> What you need to do
• A. Answer these questions from the passage on price traps:
(i) According to the passage, what does selling on price teach a client or prospect?
(ii) Which two retailers in the United States does the passage name as delivering customer experience as their differentiation?
(iii) Roughly how much has Zappos grown over the past five years, according to the passage?
• B. Continue the passage on price traps from the point where it stops.

> Supplied passage
★ ★ ★

Let me help you discover that selling on price is not a sustainable way to build or grow your business. As a Leader, it is essential to guide your pricing strategy to ensure your Sales Team is not falling into price traps.

The Price Trap

When you sell on price, you teach your client or prospect that all that matters is price. Let’s say you convince your prospect that they should switch from their existing vendor to you because you can offer them a lower price. Congratulations. However, did it ever occur to you that they would leave you for another vendor for the same reason? You are teaching your market that your differentiator is price. Now the client has you in a Price Trap that is near impossible to ever escape.

There are plenty of very successful businesses that compete based on price. There are contractors who lowball their initial bids, and are the masters of change orders. Simply put, most people know that you get what you pay for.

Discounting Works For Consumer Brands, or Does It?

Businesses that sell products to consumers often consider themselves a commodity. If they are selling the same product as someone else, then the consumer must focus on price, right? Not necessarily. Harrods have created value that goes well beyond price. In the United States, Nordstrom and Zappos deliver customer experience as their differentiation, not their price. When other stores collapsed, these retailers stayed strong. Over the past five years, Nordstrom’s value has grown 400% and Zappos has grown roughly 500%. Over the same period, discount retailers have dropped. If you look at their stock charts, one seems like an opposite reflection of the other.

How To Avoid Price Traps?

★ ★ ★

> Supplied information
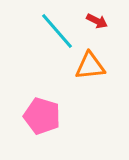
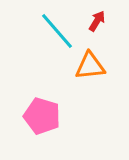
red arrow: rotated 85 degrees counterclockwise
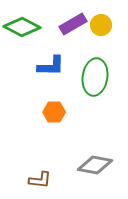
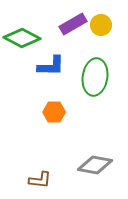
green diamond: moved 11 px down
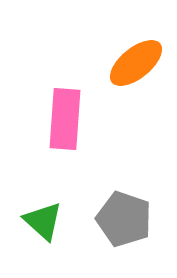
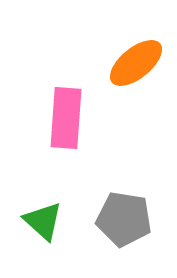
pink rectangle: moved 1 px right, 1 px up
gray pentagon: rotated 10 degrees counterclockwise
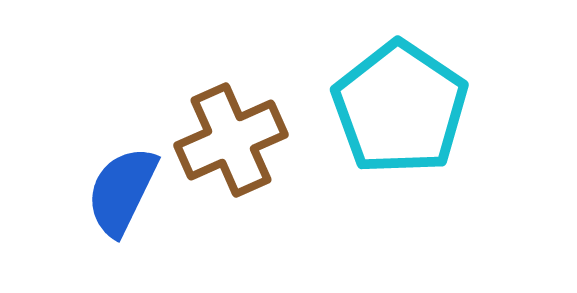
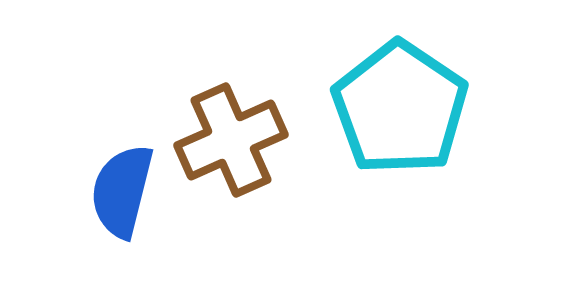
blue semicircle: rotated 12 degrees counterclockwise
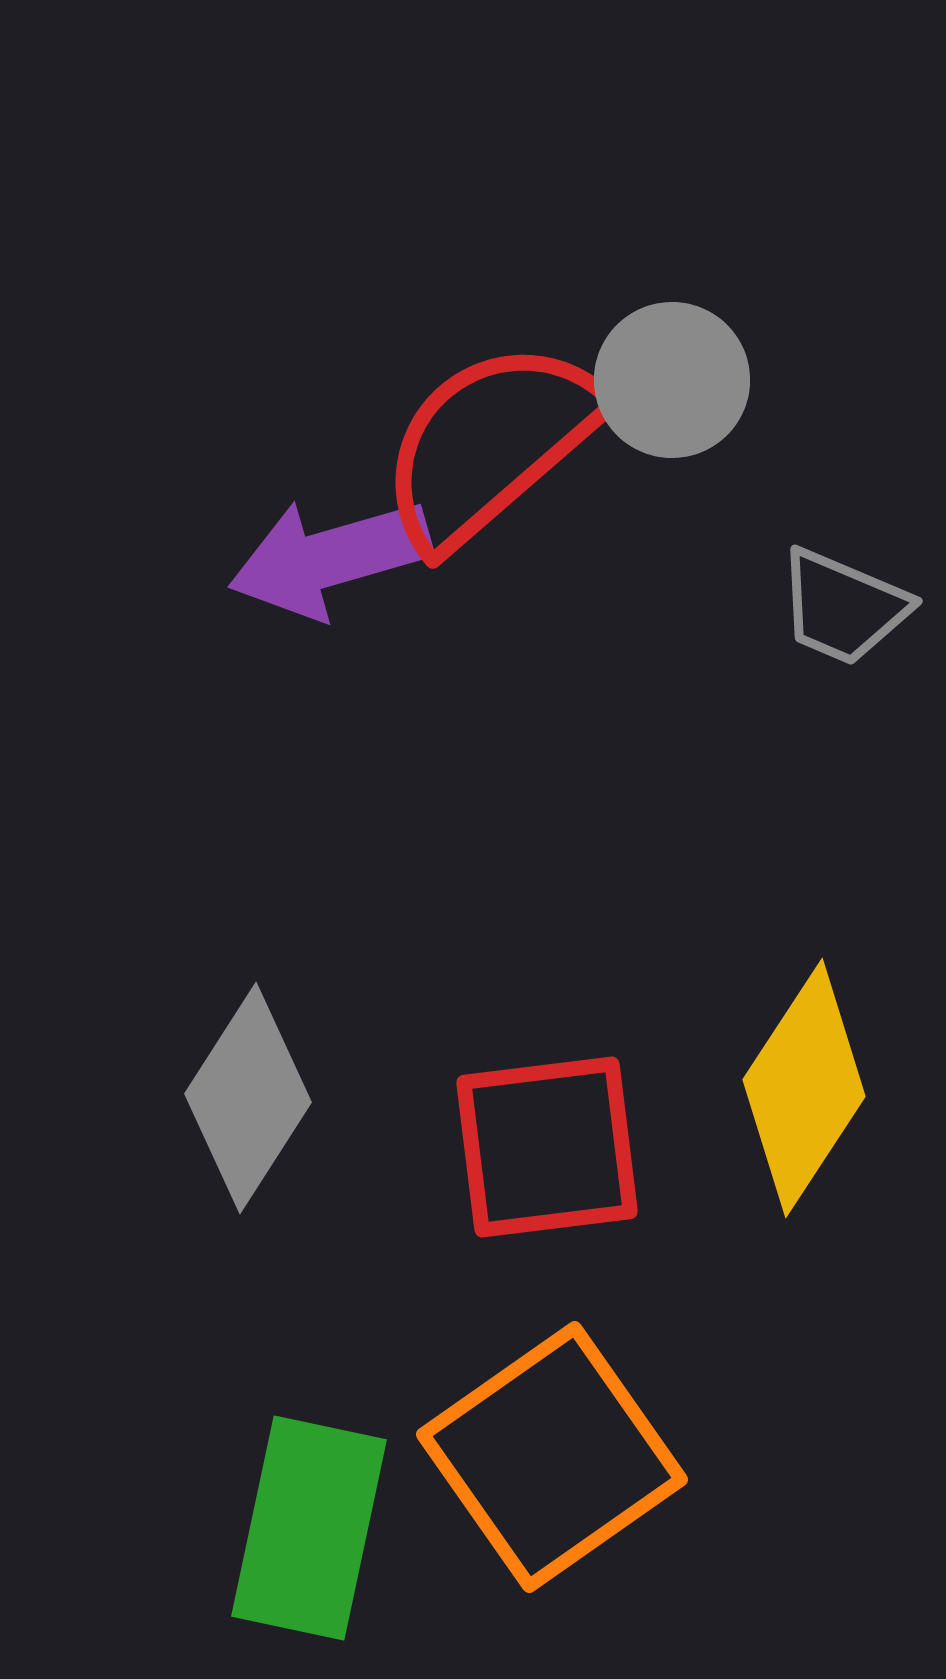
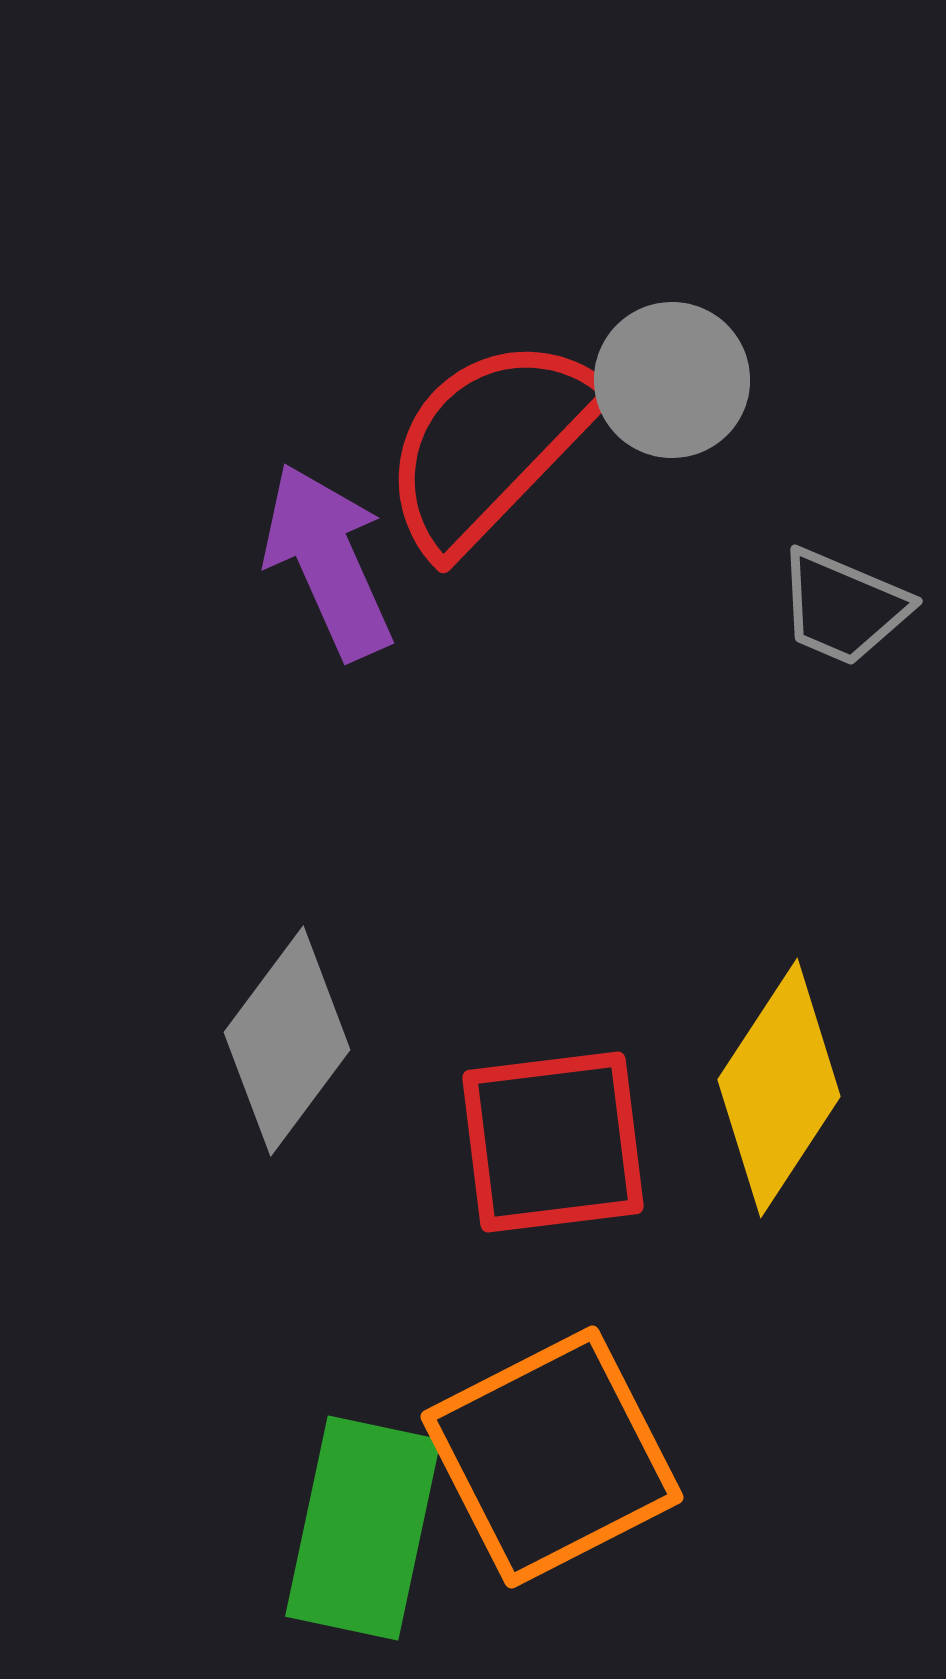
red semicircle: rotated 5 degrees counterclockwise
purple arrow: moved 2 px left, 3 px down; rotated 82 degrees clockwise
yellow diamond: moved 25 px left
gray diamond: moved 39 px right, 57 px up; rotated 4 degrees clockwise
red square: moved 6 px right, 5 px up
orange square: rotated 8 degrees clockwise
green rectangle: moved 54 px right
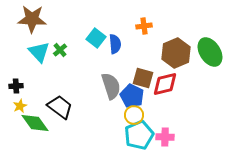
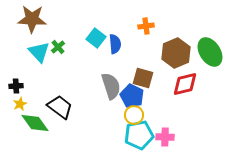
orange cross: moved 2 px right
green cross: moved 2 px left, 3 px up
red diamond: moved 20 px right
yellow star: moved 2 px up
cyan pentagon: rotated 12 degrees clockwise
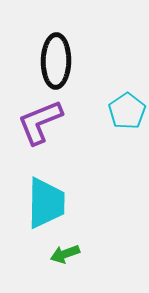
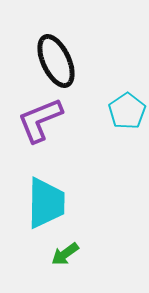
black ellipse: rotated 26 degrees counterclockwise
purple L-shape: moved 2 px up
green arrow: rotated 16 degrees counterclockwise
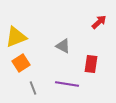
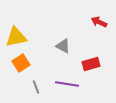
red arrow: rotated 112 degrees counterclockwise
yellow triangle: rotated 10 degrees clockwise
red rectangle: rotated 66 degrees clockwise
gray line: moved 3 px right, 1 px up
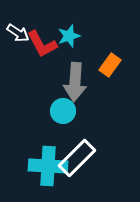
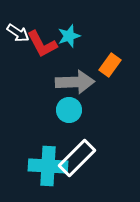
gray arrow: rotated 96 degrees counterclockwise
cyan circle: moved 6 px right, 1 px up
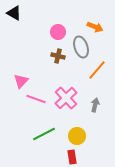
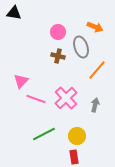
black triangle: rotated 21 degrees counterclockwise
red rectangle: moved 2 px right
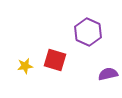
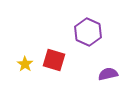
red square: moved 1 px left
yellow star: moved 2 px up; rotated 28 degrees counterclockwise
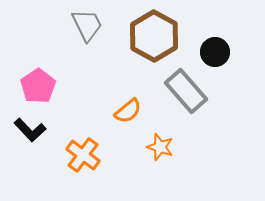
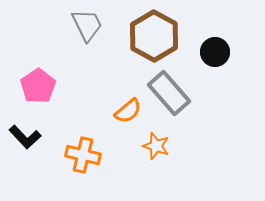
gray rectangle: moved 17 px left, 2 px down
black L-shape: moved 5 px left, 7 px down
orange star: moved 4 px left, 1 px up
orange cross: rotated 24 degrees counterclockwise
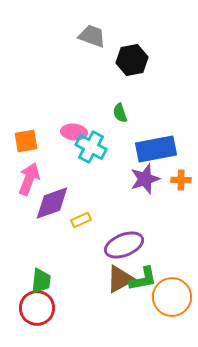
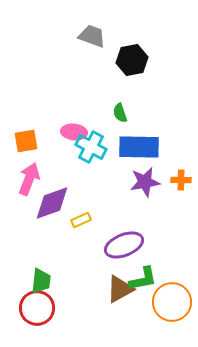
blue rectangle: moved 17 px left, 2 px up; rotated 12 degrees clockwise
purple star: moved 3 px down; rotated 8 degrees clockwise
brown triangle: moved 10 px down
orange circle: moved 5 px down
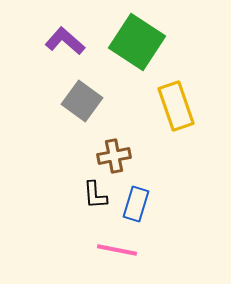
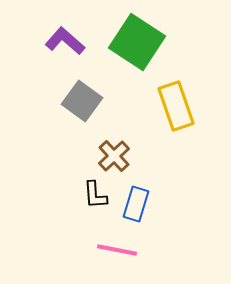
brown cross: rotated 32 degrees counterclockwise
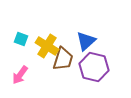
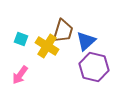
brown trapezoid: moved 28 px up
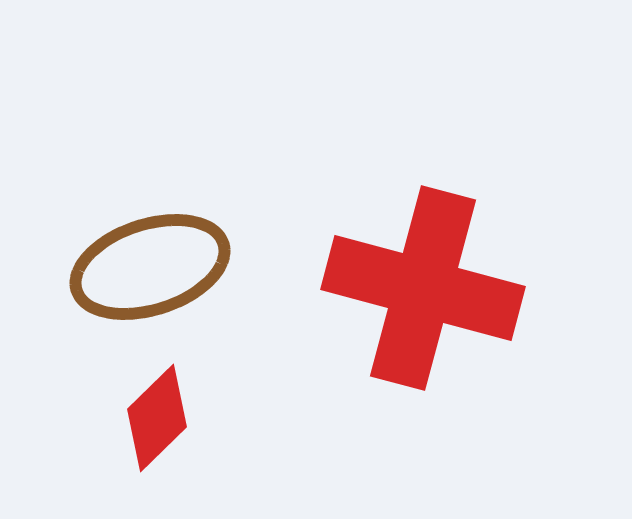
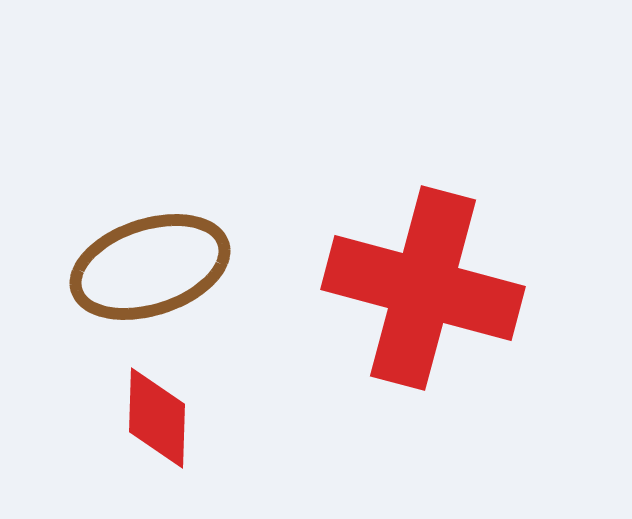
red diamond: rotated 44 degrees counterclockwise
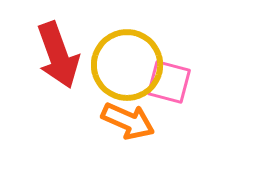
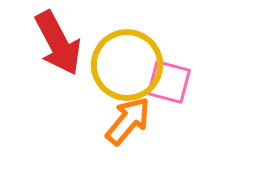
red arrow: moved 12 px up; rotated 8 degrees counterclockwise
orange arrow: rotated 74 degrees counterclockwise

★ ★ ★

> Answers
• A.
(i) That all that matters is price.
(ii) Nordstrom and Zappos.
(iii) Roughly 500%.

• B.
I have had the good fortune to work with many sales teams to help them double revenue without ever needing to lower the price. Here are two proven methods you can take to avoid pricing traps. First you have to understand your value; second you have to define your differentiation:

  1. Know Your Value
    Understand the impact for your potential client of NOT engaging your product or service. Too often I see people set price based on cost. Though you could ruin a business by selling below your cost, there is no reason why you have to set an upper limit based on cost. Rather, see where you add value. The most successful businesses do not sell resources, they sell results.

  2. Define Your Differentiation and Believe It
    If you struggle to define your differentiation, then how will your client ever figure it out? Your differentiation might be the markets you serve, the problems you solve, or the experience you bring to the table. If you and your team don’t believe in your differentiation, nobody else will. In working with a client recently, the major difference between their top performer and their bottom performer came down to their belief in what the company offered. The top performer confidently sold for full retail, and the bottom performer felt nobody would buy even after a steep discount. It is never about price, unless the person doing the selling doubts their value.

A Great Question to Get to the Truth

When your prospect says “You are more expensive than the other vendor.” How do you react? You could simply drop your price and hope that does the trick. Or, you might ask a question like “We are never the least expensive. I appreciate that you probably need to see a few things that demonstrate a return on investment to be comfortable paying a bit more for us. What are the most important areas I can review with you?

You might be surprised when your prospect explains how easy it is to make them comfortable spending a bit more for your product or service.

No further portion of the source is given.